* [Extrait du texte]

▶

N° RG 21/00575 – N° Portalis DBVT-V-B7F-TSSY

OB/AA

Jugement du

Conseil de Prud’hommes – Formation paritaire de BOULOGNE SUR MER

en date du

23 Mars 2021

(RG 19/00040 -section )

GROSSE :

aux avocats

le 14 Avril 2023

République Française

Au nom du Peuple Français

COUR D’APPEL DE DOUAI

Chambre Sociale

– Prud’Hommes-

APPELANT :

M. [I] [Y]

[Adresse 1]

[Localité 3] / FRANCE

représenté par Me Alexandre COROTTE ,avocat au barreau de BOULOGNE -SUR-MER

INTIMÉE :

S.A.S. LASER CHEVAL

[Adresse 2]

[Localité 4]

réprésentée par Me Nicole LEGER,avocat au barreau de BESANCON

DÉBATS : à l’audience publique du 14 Mars 2023

Tenue par Olivier BECUWE

magistrat chargé d’instruire l’affaire qui a entendu seul les plaidoiries, les parties ou leurs représentants ne s’y étant pas opposés et qui en a rendu compte à la cour dans son délibéré,

les parties ayant été avisées à l’issue des débats que l’arrêt sera prononcé par sa mise à disposition au greffe.

GREFFIER : Valérie DOIZE

COMPOSITION DE LA COUR LORS DU DÉLIBÉRÉ

Olivier BECUWE

: PRÉSIDENT DE CHAMBRE

Frédéric BURNIER

: CONSEILLER

Isabelle FACON

: CONSEILLER

ARRÊT : Contradictoire

prononcé par sa mise à disposition au greffe le 14 Avril 2023,

les parties présentes en ayant été préalablement avisées dans les conditions prévues à l’article 450 du code de procédure civile, signé par Olivier BECUWE, Président et par Serge LAWECKI, greffier auquel la minute de la décision a été remise par le magistrat signataire.

◀

* [Travail demandé]
(a) Recopiez à l'identique les enregistrements, de la ligne contenant « country: Guatemala » jusqu'à la fin des enregistrements, les deux bornes comprises, en omettant les images.
(b) Rédigez la suite de l'arrêt de la cour d'appel de Douai après sa dernière phrase.
Le texte et les enregistrements ne proviennent pas de la même source.

* [Enregistrements à traiter]

▶

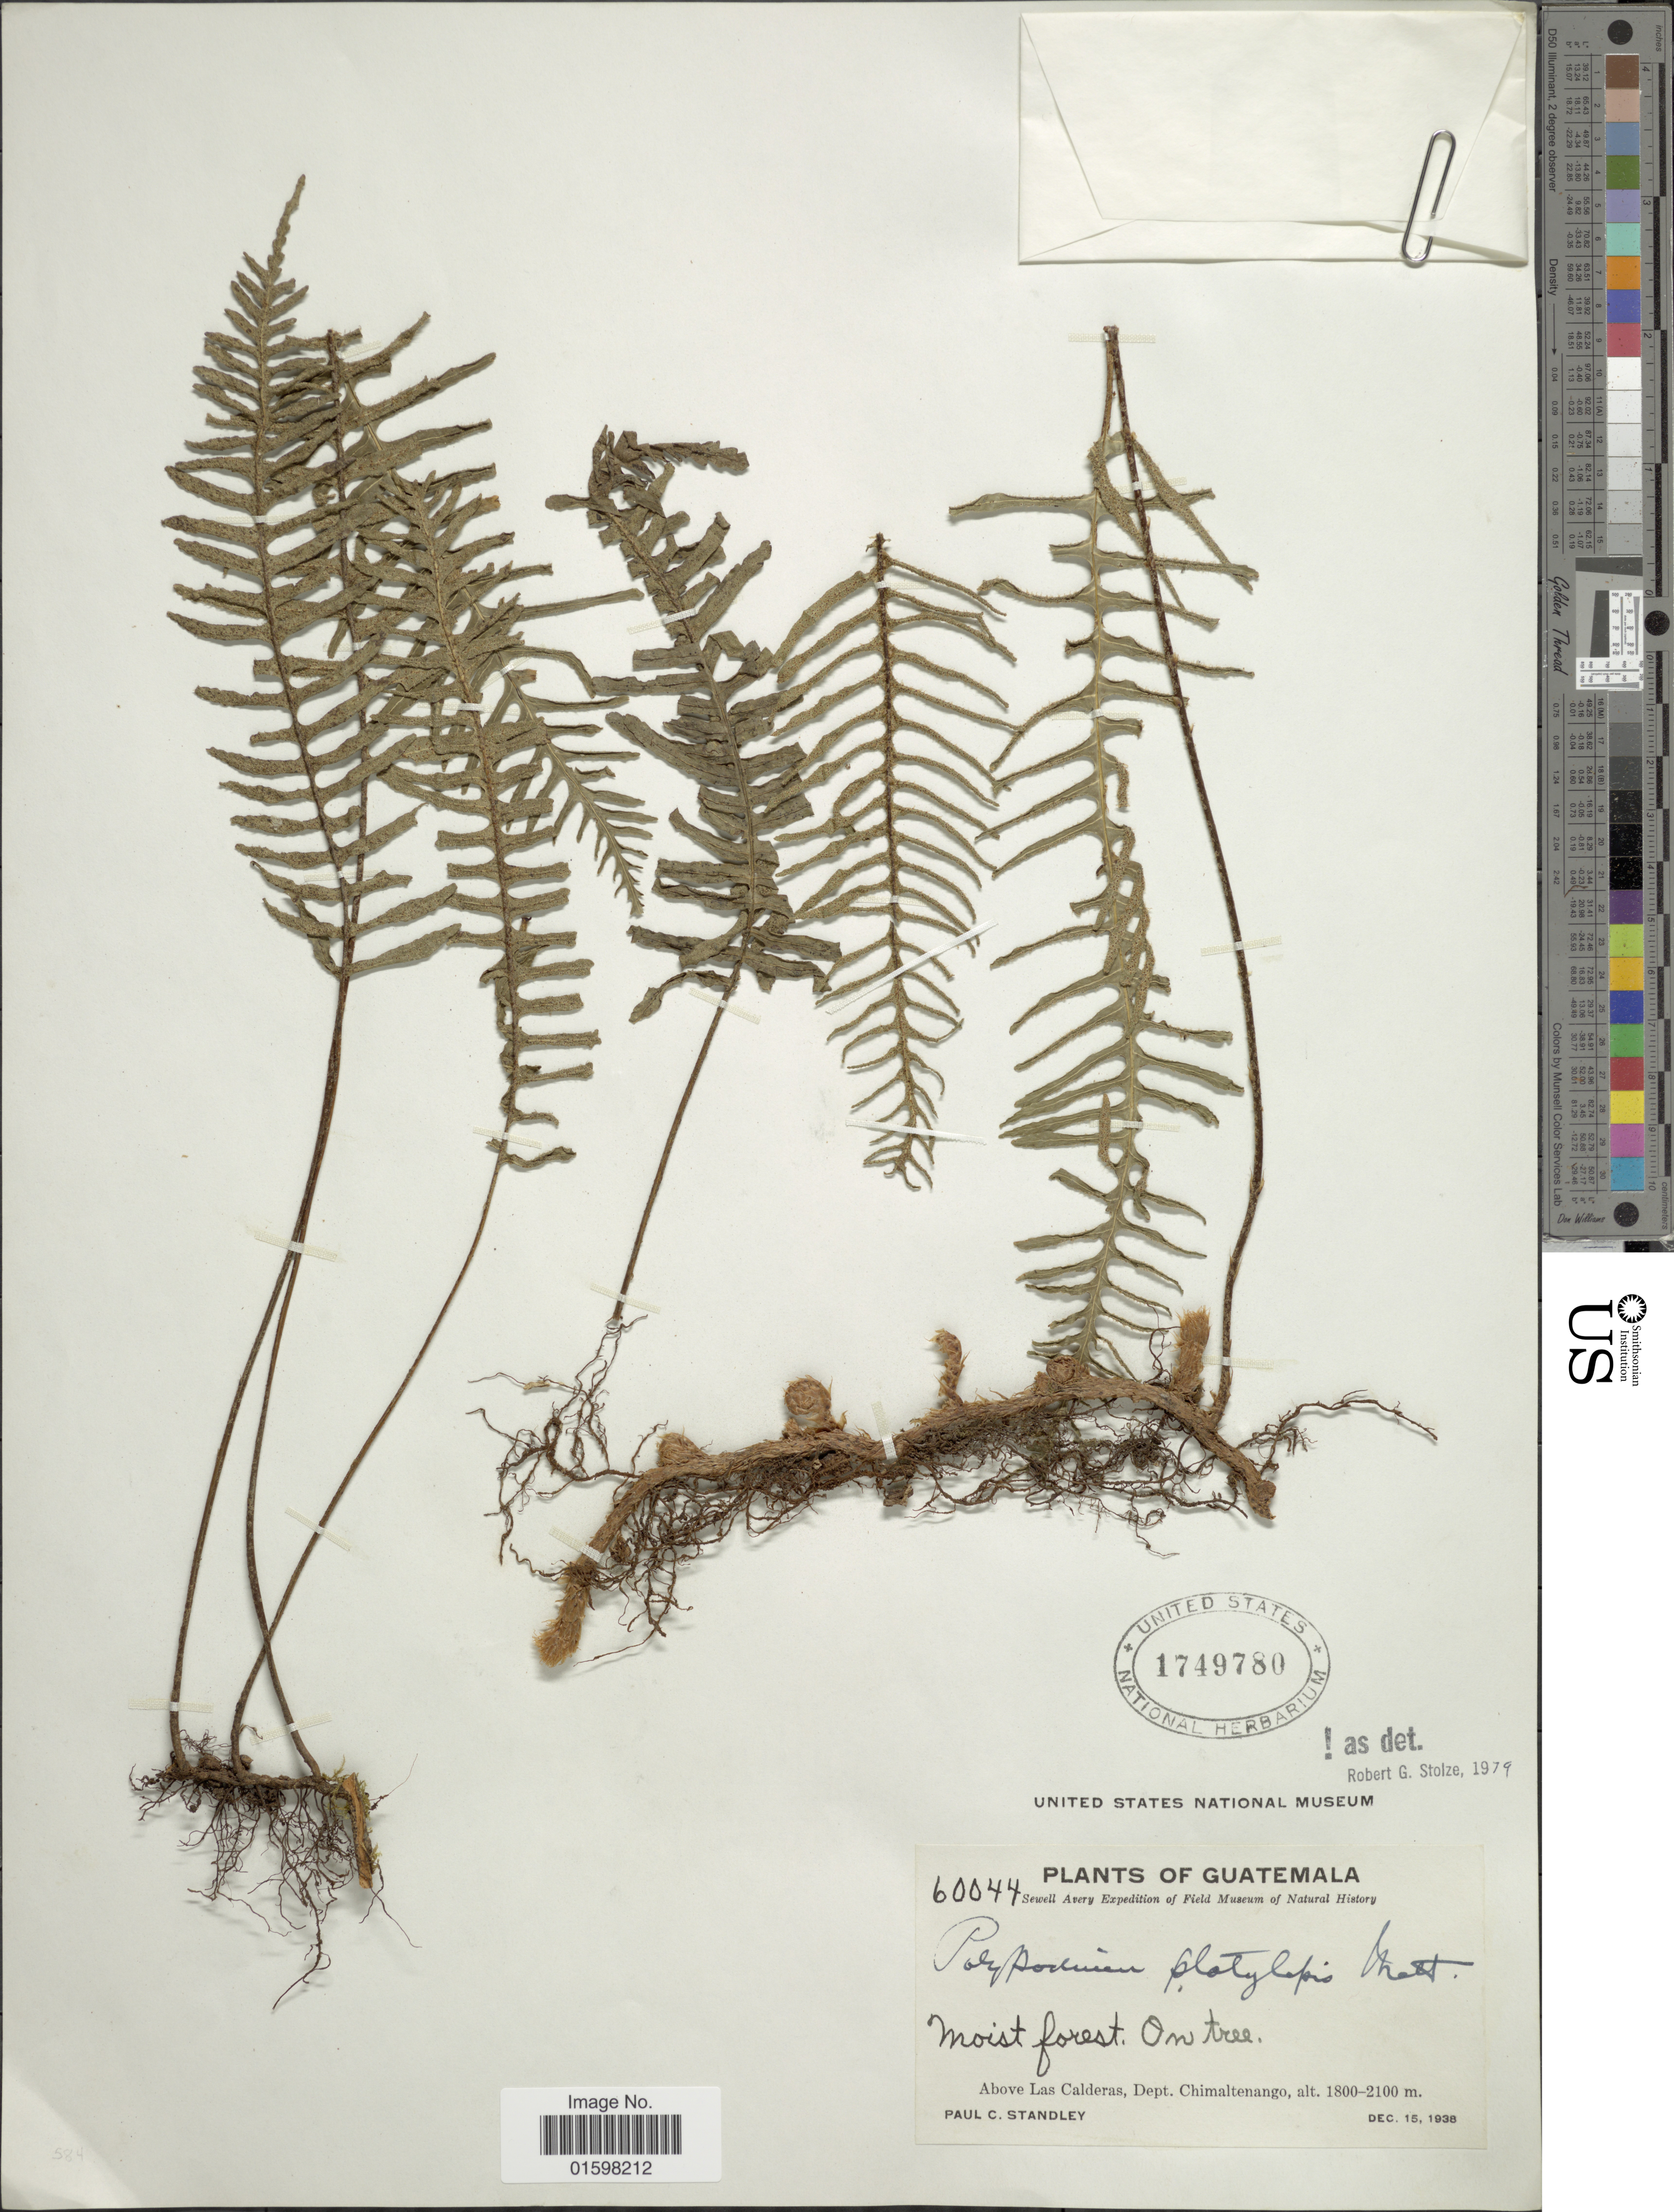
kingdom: Plantae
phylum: Tracheophyta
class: Polypodiopsida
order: Polypodiales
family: Polypodiaceae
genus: Pleopeltis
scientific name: Pleopeltis platylepis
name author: (Mett. ex Kuhn) A.R. Sm. & Tejero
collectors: P. C. Standley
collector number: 60044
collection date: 1938-12-15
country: Guatemala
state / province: Chimaltenango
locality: Above Las Calderas, Dept. Chimaltenango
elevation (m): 1800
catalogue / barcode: US 1749780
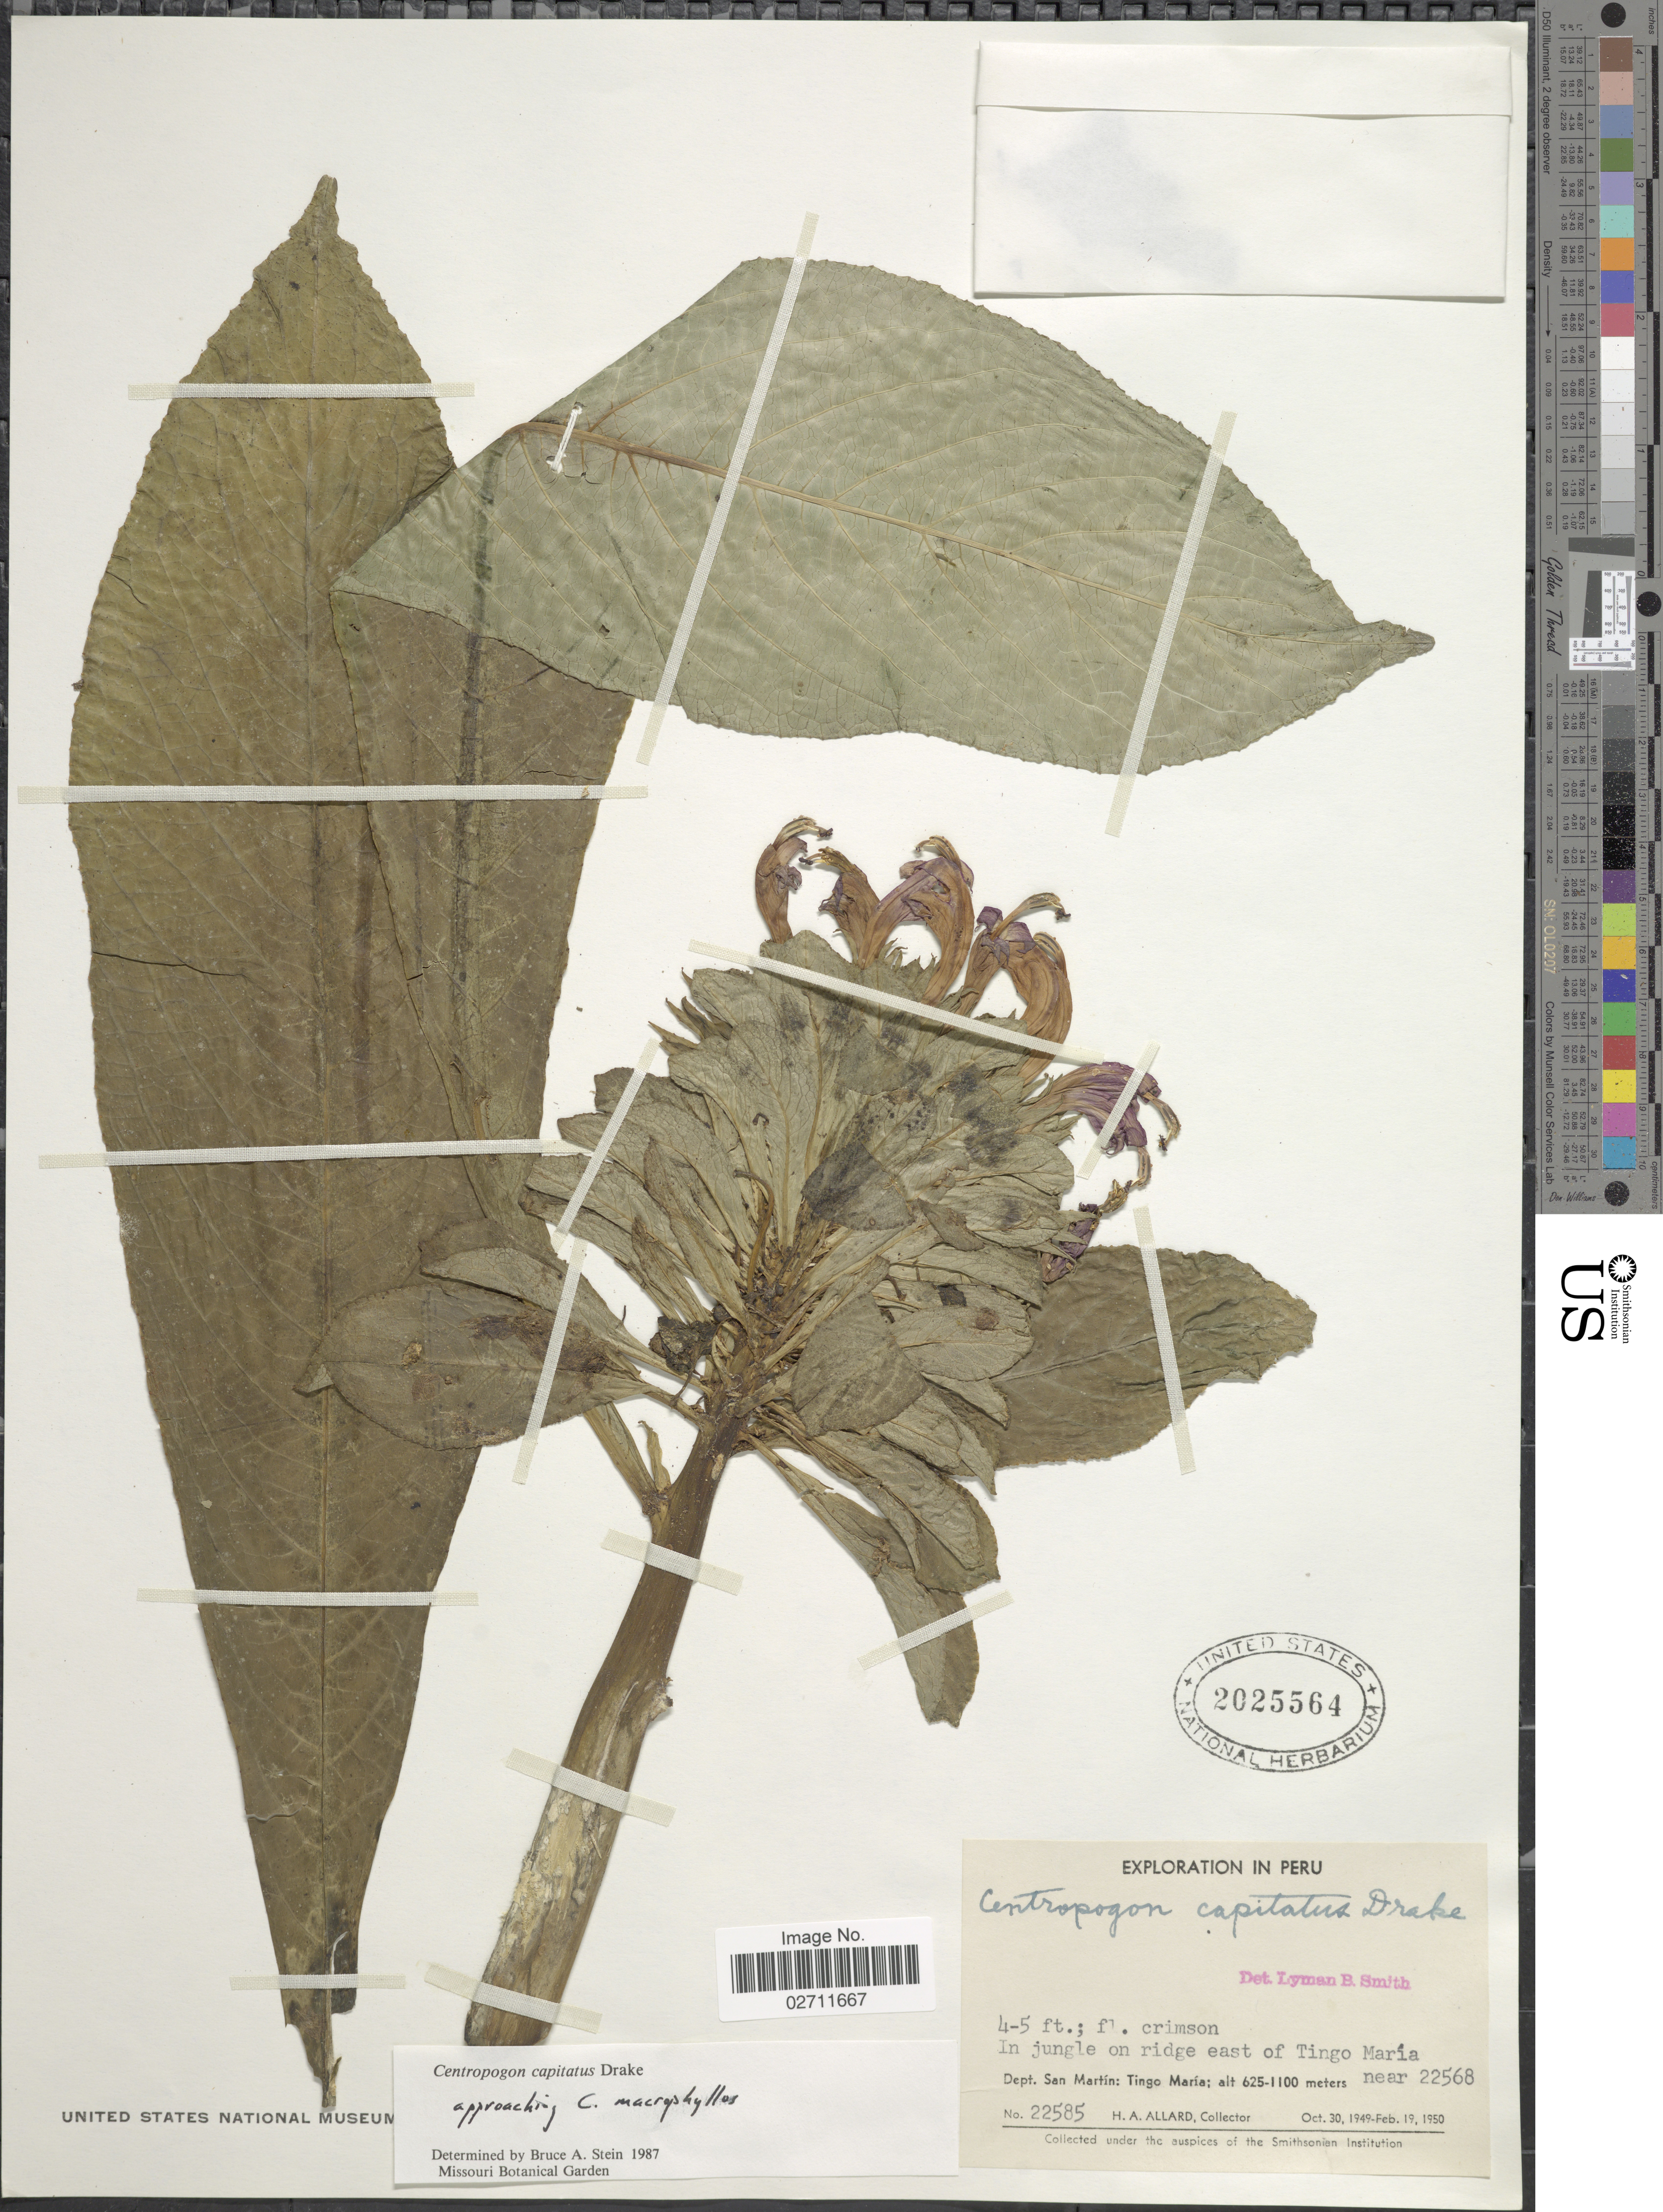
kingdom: Plantae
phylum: Tracheophyta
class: Magnoliopsida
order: Asterales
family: Campanulaceae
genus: Centropogon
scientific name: Centropogon capitatus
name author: Drake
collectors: H. A. Allard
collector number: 22585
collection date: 1949-10-30/1950-02-19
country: Peru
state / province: San Martín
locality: Tingo Maria. In jungle on ridge east of Tingo Maria, near 22568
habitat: in jungle on ridge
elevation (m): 625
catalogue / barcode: US 2025564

◀

* [Réponses]
(a)
country: Guatemala
state / province: Chimaltenango
locality: Above Las Calderas, Dept. Chimaltenango
elevation (m): 1800
catalogue / barcode: US 1749780
kingdom: Plantae
phylum: Tracheophyta
class: Magnoliopsida
order: Asterales
family: Campanulaceae
genus: Centropogon
scientific name: Centropogon capitatus
name author: Drake
collectors: H. A. Allard
collector number: 22585
collection date: 1949-10-30/1950-02-19
country: Peru
state / province: San Martín
locality: Tingo Maria. In jungle on ridge east of Tingo Maria, near 22568
habitat: in jungle on ridge
elevation (m): 625
catalogue / barcode: US 2025564

(b)
ORDONNANCE DE CLÔTURE : rendue le 21/02/2023

EXPOSE DU LITIGE :

M. [Y] a été engagé à durée indéterminée en qualité de responsable technico-commercial le 24 août 2015 par la société Laser Cheval (la société) qui a pour activité la fabrication de machines de micro usinage par laser.

Son salaire mensuel s’élevait alors à la somme de 4 120 euros en brut, outre une part variable, dans le cadre d’une convention de forfait de deux cent dix-huit jours travaillés.

Le salarié exerçait sa profession en télétravail à domicile et était parfois amené à prospecter des clients dans sa zone géographique.

La convention collective applicable était celle, nationale, des ingénieurs et cadres de la métallurgie du 13 mars 1972 étendue.

Se déclarant inquiète des résultats commerciaux de M. [Y], la société l’a interpellé sur ce point en juin 2018.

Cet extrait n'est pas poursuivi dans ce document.